[Stored data]

━━━━━━━━━━━━━━━━

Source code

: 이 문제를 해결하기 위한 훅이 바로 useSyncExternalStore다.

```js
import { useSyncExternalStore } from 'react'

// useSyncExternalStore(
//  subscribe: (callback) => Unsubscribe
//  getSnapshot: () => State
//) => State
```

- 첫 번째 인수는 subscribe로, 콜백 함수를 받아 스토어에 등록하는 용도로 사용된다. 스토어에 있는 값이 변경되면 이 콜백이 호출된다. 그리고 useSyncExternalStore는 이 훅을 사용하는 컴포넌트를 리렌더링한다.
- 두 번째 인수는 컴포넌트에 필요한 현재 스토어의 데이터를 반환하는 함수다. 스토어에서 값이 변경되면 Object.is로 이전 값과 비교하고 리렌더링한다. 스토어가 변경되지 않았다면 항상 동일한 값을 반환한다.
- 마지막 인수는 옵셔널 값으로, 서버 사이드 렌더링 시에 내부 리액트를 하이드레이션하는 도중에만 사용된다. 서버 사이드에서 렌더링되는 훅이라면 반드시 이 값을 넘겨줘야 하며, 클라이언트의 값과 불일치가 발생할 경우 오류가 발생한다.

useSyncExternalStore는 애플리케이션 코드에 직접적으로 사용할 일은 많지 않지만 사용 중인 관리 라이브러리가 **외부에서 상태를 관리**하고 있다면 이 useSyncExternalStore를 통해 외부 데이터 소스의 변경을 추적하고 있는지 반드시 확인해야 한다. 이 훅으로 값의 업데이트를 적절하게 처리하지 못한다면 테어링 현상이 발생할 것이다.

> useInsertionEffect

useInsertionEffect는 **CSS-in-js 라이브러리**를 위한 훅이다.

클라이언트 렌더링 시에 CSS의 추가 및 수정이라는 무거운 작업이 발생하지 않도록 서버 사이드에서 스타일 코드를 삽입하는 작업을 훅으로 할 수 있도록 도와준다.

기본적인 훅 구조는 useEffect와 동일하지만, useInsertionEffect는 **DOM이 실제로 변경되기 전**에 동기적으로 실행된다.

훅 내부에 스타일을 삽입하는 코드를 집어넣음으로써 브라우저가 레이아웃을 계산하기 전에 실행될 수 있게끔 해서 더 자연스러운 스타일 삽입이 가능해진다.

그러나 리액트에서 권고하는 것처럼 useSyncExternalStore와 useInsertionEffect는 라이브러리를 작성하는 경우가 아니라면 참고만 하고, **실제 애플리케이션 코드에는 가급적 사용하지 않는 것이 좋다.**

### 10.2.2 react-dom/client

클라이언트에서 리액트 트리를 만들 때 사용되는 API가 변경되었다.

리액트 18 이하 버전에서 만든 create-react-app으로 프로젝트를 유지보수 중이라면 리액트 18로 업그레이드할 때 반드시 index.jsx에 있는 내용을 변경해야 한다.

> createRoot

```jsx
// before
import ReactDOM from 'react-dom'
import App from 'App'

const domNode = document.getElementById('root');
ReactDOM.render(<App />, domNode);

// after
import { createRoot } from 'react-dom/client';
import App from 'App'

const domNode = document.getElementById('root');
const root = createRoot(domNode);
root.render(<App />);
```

━━━━━━━━━━━━━━━━

# [AIM OF THE EXERCISE]
Could you count the lines in the entries that hold the word "변경되면"? Only the number is wanted.

# [EXERCISE OUTPUT]
2